Help understand the solution of a problem about conditional probability

Question

Sheldon Ross's A First Course in Probability, Chapter 3, Problem 3.75:

Problem. In a certain village, it is traditional for the eldest son (or the older son in a two-son family) and his wife to be responsible for taking care of his parents as they age. In recent years, however, the women of this village, not wanting that responsibility, have not looked favorably upon marrying an eldest son.

(a) If every family in the village has two children, what proportion of all sons are older sons?

(b) If every family in the village has three children, what proportion of all sons are eldest sons?

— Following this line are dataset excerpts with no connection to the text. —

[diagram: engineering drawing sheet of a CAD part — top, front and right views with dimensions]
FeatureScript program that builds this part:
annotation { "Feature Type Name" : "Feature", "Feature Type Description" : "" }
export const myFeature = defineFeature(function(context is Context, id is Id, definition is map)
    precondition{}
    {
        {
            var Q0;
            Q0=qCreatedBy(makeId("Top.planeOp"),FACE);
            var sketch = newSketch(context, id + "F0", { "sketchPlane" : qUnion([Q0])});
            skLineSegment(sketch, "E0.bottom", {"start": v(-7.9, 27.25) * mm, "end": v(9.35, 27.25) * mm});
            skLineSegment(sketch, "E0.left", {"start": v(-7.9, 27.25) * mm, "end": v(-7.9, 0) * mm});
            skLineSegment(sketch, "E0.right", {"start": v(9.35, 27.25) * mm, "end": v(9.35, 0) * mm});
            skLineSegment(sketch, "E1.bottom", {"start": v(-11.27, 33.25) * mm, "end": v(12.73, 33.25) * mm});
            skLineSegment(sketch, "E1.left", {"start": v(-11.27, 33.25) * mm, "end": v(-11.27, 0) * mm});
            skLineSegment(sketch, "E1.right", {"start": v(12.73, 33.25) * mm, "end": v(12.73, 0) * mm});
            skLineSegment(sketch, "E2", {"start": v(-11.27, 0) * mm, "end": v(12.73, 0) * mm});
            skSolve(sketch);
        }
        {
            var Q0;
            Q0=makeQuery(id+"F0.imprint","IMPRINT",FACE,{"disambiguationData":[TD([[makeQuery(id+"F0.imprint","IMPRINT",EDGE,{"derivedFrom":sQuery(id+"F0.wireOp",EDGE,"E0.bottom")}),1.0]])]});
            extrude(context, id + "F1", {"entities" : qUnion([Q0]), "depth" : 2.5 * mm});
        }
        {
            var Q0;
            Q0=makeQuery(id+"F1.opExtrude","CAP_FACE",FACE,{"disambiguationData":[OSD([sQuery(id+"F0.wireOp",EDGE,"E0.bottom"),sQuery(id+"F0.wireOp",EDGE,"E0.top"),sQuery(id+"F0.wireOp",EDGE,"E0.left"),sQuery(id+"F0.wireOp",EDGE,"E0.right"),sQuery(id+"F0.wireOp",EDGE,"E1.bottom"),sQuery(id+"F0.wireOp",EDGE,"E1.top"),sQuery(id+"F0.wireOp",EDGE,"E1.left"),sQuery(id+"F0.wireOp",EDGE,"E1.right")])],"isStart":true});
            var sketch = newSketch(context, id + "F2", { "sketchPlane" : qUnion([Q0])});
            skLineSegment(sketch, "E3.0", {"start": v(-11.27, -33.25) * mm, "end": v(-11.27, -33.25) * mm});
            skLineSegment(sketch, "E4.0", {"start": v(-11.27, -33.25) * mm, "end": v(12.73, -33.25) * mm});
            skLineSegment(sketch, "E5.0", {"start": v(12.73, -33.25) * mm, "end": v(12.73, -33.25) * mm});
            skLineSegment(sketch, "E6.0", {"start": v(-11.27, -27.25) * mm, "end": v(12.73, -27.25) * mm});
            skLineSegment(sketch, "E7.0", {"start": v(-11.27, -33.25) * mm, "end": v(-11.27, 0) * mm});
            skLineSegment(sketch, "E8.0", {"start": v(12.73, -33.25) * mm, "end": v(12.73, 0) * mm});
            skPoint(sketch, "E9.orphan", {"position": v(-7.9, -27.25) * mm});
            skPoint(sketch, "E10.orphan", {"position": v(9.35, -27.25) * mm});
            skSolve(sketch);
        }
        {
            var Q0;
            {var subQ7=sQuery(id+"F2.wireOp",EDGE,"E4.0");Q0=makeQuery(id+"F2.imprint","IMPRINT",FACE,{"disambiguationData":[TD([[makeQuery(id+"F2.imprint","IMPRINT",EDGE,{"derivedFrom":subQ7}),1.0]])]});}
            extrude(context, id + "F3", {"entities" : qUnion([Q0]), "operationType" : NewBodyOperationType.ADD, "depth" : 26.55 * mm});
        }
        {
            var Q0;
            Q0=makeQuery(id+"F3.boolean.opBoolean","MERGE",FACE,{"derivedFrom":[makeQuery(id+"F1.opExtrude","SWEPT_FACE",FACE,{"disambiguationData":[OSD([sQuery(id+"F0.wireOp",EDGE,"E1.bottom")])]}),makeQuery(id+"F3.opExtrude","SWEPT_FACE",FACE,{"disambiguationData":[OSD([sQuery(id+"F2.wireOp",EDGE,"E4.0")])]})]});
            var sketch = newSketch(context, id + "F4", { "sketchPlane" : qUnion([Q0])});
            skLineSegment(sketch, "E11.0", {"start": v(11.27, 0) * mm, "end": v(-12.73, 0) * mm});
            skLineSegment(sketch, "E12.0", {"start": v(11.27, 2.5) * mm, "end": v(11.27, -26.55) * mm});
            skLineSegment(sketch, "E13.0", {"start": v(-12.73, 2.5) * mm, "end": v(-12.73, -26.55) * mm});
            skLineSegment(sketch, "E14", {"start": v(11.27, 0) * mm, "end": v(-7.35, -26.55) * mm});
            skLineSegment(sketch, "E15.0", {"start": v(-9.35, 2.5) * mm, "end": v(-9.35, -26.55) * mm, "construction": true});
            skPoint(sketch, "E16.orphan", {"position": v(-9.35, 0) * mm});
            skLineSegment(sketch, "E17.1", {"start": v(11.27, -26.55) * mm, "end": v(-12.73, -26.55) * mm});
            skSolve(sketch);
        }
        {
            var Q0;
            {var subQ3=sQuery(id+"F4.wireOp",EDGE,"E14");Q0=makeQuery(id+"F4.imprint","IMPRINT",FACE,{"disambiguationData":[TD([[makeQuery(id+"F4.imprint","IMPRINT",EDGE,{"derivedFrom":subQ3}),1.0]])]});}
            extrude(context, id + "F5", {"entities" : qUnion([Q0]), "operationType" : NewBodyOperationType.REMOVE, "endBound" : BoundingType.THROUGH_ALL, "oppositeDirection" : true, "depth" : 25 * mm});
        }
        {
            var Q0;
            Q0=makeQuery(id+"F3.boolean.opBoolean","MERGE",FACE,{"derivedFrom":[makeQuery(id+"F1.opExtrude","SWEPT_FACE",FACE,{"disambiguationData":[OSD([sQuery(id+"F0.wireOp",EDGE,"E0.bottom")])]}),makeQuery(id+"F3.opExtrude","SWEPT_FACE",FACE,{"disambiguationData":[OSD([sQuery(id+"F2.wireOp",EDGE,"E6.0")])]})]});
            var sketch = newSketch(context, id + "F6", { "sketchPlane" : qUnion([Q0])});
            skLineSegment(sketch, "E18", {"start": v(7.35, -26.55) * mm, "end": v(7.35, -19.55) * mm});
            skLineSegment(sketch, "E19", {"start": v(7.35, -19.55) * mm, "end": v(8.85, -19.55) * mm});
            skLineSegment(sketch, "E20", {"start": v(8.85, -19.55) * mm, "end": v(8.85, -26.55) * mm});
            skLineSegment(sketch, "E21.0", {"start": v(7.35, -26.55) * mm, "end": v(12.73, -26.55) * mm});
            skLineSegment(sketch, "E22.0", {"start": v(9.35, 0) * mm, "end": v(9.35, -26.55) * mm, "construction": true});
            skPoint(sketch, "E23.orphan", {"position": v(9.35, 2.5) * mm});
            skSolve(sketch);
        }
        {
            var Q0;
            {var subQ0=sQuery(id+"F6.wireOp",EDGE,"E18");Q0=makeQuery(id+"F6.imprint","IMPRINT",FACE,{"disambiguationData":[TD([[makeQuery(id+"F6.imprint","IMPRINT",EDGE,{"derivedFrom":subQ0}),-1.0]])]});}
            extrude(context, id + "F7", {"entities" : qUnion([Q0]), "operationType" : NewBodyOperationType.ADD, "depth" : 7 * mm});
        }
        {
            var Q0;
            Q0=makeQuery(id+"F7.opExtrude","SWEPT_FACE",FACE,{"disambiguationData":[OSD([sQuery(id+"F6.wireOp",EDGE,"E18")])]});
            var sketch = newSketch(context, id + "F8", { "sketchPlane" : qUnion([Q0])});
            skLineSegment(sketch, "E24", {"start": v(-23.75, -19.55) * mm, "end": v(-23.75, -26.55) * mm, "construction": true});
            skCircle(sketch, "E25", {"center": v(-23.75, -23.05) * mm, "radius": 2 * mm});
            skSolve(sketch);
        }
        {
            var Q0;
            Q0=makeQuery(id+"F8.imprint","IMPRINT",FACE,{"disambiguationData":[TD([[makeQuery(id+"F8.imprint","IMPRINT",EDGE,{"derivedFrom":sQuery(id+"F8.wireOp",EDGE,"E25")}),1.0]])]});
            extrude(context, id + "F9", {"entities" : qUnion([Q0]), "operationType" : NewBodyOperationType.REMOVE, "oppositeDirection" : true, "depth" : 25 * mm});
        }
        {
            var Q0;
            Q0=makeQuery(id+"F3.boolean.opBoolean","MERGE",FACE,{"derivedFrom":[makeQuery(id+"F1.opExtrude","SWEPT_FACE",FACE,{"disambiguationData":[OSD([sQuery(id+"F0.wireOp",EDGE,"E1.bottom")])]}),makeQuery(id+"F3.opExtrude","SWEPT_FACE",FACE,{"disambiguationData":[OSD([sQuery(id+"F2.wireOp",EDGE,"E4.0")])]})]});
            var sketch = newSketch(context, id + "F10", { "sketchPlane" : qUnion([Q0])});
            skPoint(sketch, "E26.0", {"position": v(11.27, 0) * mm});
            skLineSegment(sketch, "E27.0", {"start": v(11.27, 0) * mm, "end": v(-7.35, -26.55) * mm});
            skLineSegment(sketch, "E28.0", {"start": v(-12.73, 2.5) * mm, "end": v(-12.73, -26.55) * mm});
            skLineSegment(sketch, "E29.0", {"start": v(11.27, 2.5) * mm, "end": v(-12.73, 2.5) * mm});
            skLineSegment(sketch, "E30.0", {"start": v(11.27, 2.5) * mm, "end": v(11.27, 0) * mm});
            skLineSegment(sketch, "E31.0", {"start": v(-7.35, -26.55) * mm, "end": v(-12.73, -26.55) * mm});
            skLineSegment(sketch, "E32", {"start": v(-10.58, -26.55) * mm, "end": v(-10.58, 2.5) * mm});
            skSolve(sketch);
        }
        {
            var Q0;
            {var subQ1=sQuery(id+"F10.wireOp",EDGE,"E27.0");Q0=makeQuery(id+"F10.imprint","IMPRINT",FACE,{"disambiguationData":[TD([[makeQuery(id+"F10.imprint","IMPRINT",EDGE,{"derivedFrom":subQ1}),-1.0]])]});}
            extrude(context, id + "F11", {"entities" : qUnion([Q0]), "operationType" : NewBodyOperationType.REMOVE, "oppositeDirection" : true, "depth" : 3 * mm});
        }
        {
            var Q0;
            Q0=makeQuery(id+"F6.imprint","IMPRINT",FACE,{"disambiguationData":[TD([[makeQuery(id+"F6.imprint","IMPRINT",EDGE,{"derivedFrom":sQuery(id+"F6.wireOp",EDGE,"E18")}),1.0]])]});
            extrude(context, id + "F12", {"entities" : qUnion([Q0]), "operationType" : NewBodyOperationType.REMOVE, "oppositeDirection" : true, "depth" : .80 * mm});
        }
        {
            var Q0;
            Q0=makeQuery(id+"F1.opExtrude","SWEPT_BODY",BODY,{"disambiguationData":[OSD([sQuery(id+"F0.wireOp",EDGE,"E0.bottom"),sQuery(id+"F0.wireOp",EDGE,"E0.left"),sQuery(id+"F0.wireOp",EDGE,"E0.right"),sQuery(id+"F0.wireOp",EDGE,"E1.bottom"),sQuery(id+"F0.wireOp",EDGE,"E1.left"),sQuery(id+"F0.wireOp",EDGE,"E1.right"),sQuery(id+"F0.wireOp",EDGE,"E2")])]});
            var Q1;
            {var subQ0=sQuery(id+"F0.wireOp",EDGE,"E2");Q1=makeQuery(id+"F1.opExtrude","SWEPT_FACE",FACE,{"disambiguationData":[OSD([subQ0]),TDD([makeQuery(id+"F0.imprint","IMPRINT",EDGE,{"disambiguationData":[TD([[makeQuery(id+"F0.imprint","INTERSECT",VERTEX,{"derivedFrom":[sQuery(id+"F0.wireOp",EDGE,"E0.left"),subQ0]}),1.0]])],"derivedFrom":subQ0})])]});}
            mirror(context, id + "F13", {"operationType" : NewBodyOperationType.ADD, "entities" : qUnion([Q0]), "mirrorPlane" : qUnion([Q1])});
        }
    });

Assume that each child is, independently, equally likely to be either a boy or a girl.

Solution: (a) Choose a child at random, letting $E$ be the event that the child is an eldest son, letting $S$ be the event that it is a son, and letting $A$ be the event that the child's family has at least one son.

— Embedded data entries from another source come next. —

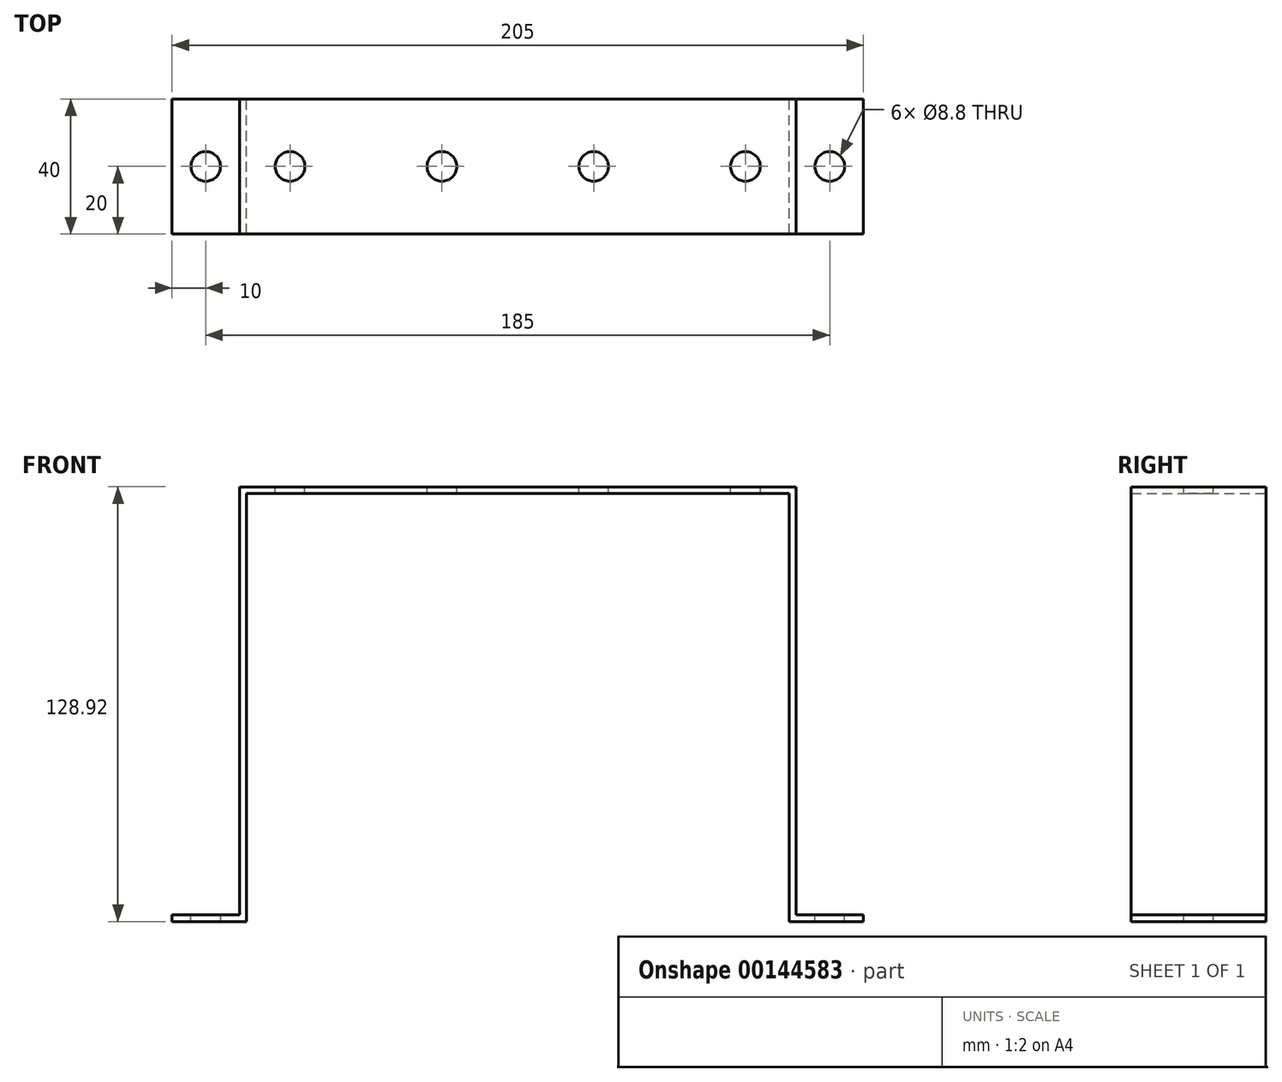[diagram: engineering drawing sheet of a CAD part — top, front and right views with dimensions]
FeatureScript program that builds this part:
annotation { "Feature Type Name" : "Feature", "Feature Type Description" : "" }
export const myFeature = defineFeature(function(context is Context, id is Id, definition is map)
    precondition{}
    {
        {
            var Q0;
            Q0=qCreatedBy(makeId("Front.planeOp"),FACE);
            var sketch = newSketch(context, id + "F0", { "sketchPlane" : qUnion([Q0])});
            skLineSegment(sketch, "E0", {"start": v(-90.62, 82.6) * mm, "end": v(74.38, 82.6) * mm});
            skLineSegment(sketch, "E1", {"start": v(-90.62, 82.6) * mm, "end": v(-90.62, -44.32) * mm});
            skLineSegment(sketch, "E2", {"start": v(-90.62, -44.32) * mm, "end": v(-110.62, -44.32) * mm});
            skLineSegment(sketch, "E3.1", {"start": v(-88.62, -46.32) * mm, "end": v(-110.62, -46.32) * mm});
            skLineSegment(sketch, "E3.2", {"start": v(-88.62, 80.6) * mm, "end": v(-88.62, -46.32) * mm});
            skLineSegment(sketch, "E3.3", {"start": v(-88.62, 80.6) * mm, "end": v(72.38, 80.6) * mm});
            skLineSegment(sketch, "E4", {"start": v(-110.62, -46.32) * mm, "end": v(-110.62, -44.32) * mm});
            skLineSegment(sketch, "E5", {"start": v(-8.12, 80.6) * mm, "end": v(-8.12, 61.62) * mm});
            skLineSegment(sketch, "E6.MirrorCS", {"start": v(94.38, -46.32) * mm, "end": v(94.38, -44.32) * mm});
            skLineSegment(sketch, "E7.MirrorCS", {"start": v(72.38, 80.6) * mm, "end": v(72.38, -46.32) * mm});
            skLineSegment(sketch, "E8.MirrorCS", {"start": v(74.38, 82.6) * mm, "end": v(74.38, -44.32) * mm});
            skLineSegment(sketch, "E9.MirrorCS", {"start": v(74.38, -44.32) * mm, "end": v(94.38, -44.32) * mm});
            skLineSegment(sketch, "E10.MirrorCS", {"start": v(72.38, -46.32) * mm, "end": v(94.38, -46.32) * mm});
            skSolve(sketch);
        }
        {
            var Q0;
            Q0=makeQuery(id+"F0.imprint","IMPRINT",FACE,{"disambiguationData":[TD([[makeQuery(id+"F0.imprint","IMPRINT",EDGE,{"derivedFrom":sQuery(id+"F0.wireOp",EDGE,"E0")}),-1.0]])]});
            extrude(context, id + "F1", {"entities" : qUnion([Q0]), "endBound" : BoundingType.SYMMETRIC, "depth" : 40 * mm});
        }
        {
            var Q0;
            Q0=makeQuery(id+"F1.opExtrude","SWEPT_FACE",FACE,{"disambiguationData":[OSD([sQuery(id+"F0.wireOp",EDGE,"E2")])]});
            var sketch = newSketch(context, id + "F2", { "sketchPlane" : qUnion([Q0])});
            skPoint(sketch, "E11", {"position": v(-100.62, 0) * mm});
            skPoint(sketch, "E11.positionSnap0", {"position": v(-100.62, 20) * mm});
            skPoint(sketch, "E11.positionSnap1", {"position": v(-90.62, 0) * mm});
            skSolve(sketch);
        }
        {
            var Q0;
            Q0=makeQuery(id+"F1.opExtrude","SWEPT_FACE",FACE,{"disambiguationData":[OSD([sQuery(id+"F0.wireOp",EDGE,"E0")])]});
            var sketch = newSketch(context, id + "F3", { "sketchPlane" : qUnion([Q0])});
            skLineSegment(sketch, "E12", {"start": v(-8.12, 20) * mm, "end": v(-8.12, 0) * mm});
            skPoint(sketch, "E12.endSnap0", {"position": v(-90.62, 0) * mm});
            skLineSegment(sketch, "E13.1.0.0", {"start": v(14.38, 20) * mm, "end": v(14.38, 0) * mm});
            skLineSegment(sketch, "E13.2.0.0", {"start": v(36.88, 20) * mm, "end": v(36.88, 0) * mm});
            skLineSegment(sketch, "E13.3.0.0", {"start": v(59.38, 20) * mm, "end": v(59.38, 0) * mm});
            skLineSegment(sketch, "E13.direction1", {"start": v(-8.12, 0) * mm, "end": v(14.38, 0) * mm, "construction": true});
            skLineSegment(sketch, "E14.MirrorCS", {"start": v(-30.62, 20) * mm, "end": v(-30.62, 0) * mm});
            skLineSegment(sketch, "E15.MirrorCS", {"start": v(-75.62, 20) * mm, "end": v(-75.62, 0) * mm});
            skSolve(sketch);
        }
        {
            var Q0;
            Q0=makeQuery(id+"F1.opExtrude","SWEPT_FACE",FACE,{"disambiguationData":[OSD([sQuery(id+"F0.wireOp",EDGE,"E9.MirrorCS")])]});
            var sketch = newSketch(context, id + "F4", { "sketchPlane" : qUnion([Q0])});
            skPoint(sketch, "E16", {"position": v(84.38, 0) * mm});
            skPoint(sketch, "E16.positionSnap0", {"position": v(84.38, 20) * mm});
            skPoint(sketch, "E16.positionSnap1", {"position": v(94.38, 0) * mm});
            skSolve(sketch);
        }
        {
            var Q0;
            Q0=sQuery(id+"F3.wireOp",VERTEX,"E15.MirrorCS.end");
            var Q1;
            Q1=sQuery(id+"F3.wireOp",VERTEX,"E14.MirrorCS.end");
            var Q2;
            Q2=sQuery(id+"F3.wireOp",VERTEX,"E13.1.0.0.end");
            var Q3;
            Q3=sQuery(id+"F3.wireOp",VERTEX,"E13.3.0.0.end");
            var Q4;
            Q4=sQuery(id+"F2.wireOp",VERTEX,"E11");
            var Q5;
            Q5=sQuery(id+"F4.wireOp",VERTEX,"E16");
            var Q6;
            Q6=makeQuery(id+"F1.opExtrude","SWEPT_BODY",BODY,{"disambiguationData":[OSD([sQuery(id+"F0.wireOp",EDGE,"E0"),sQuery(id+"F0.wireOp",EDGE,"E1"),sQuery(id+"F0.wireOp",EDGE,"E2"),sQuery(id+"F0.wireOp",EDGE,"2b3b6bcd-0ad3-4797-a0ee-55f789e33f760.MirrorCS"),sQuery(id+"F0.wireOp",EDGE,"2b3b6bcd-0ad3-4797-a0ee-55f789e33f761.MirrorCS"),sQuery(id+"F0.wireOp",EDGE,"E3.0"),sQuery(id+"F0.wireOp",EDGE,"E3.1"),sQuery(id+"F0.wireOp",EDGE,"E3.2"),sQuery(id+"F0.wireOp",EDGE,"E3.3"),sQuery(id+"F0.wireOp",EDGE,"E3.4"),sQuery(id+"F0.wireOp",EDGE,"E4"),sQuery(id+"F0.wireOp",EDGE,"HrgyAWMK-d4EN-vIEF-yjPZ-UVZahJLUWKFk")])]});
            hole(context, id + "F5", {"style" : HoleStyle.SIMPLE, "endStyle" : HoleEndStyle.THROUGH, "standardTappedOrClearance" : lookupTablePath({ "standard" : "ISO", "fit" : "Normal", "size" : "M8", "type" : "Clearance" }), "standardBlindInLast" : lookupTablePath({ "fit" : "Standard", "standard" : "ISO", "size" : "M8", "type" : "Clearance" }), "holeDiameter" : 8.8 * mm, "locations" : qUnion([Q0, Q1, Q2, Q3, Q4, Q5]), "scope" : qUnion([Q6]), "isTappedThrough" : true});
        }
    });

$$ P(E \mid S) = \frac {P(ES)} {P(S)} = 2P(E).$$

Why $\frac {P(ES)}{P(S)}=2P(E)$?,then 2P(E)=$[P(E|A)\cdot P(A)+P(E|A')\cdot P(A')]$= 2[$0.5\times 0.75+0 \times 0.25$]=0.75,why P(E|A)=0.5?

(b):P(E|S)=$\frac {P(ES)}{P(S)}=2P(E)$=$[P(E|A)\cdot P(A)+P(E|A')\cdot P(A')]$=$2[\frac 1 3\times\frac 7 8+0\times\frac 1 8]=\frac 7 {12} $,why P(E|A)=$\frac1 3?$

Answer 1

Firstly, since it is given that a child is equally likely to be a boy or a girl, $$P(S)=\frac{1}{2}$$ $$\implies\frac{P(ES)}{P(S)}=2P(ES)$$ Secondly, since a child can only be an "eldest son" if they are, in fact, a son and not a daughter, $$2P(ES)=2P(E)$$

Answer 2

Here is an alternate approach for part $(b)$ you may find helpful.

Suppose you have $100$ families in your village.

The number of eldest sons in your village is precisely the number of families that have at least one boy which is $100\cdot \left(1-\frac{1}{8}\right)$

Meanwhile, the number of boys in your village is $\frac{1}{2}\cdot 3\cdot 100=150$

So, the proportion of sons that are eldest sons is $\frac{100\cdot \left(1-\frac{1}{8}\right)}{150}=\frac{7}{12}$.

It's not hard to see using this approach that if each family had $n$ children then the souhght after proportion would be $\frac{2\left(1-(0.5)^n\right)}{n}$.

Answer 3

Every family that has at least one son has exactly one eldest son.

If all families have $2$ children, then given that you chose a child at random and the child happened to be from a family with at least one son, you have chosen from a subpopulation of children in which half the children are eldest sons and half are not eldest sons. The child you chose has a $\frac12$ chance of being one of the eldest sons.

If all families have $3$ children, then given that you chose a child at random and the child happened to be from a family with at least one son, one-third of the children in that subpopulation are eldest sons and two-thirds are not.

I think it is a bit of a leap to just say that $P(E\mid A) = \frac12$ or $P(E\mid A) = \frac13$ without any explanation, but perhaps there were earlier problems with analogous conditional probabilities that were more thoroughly explained.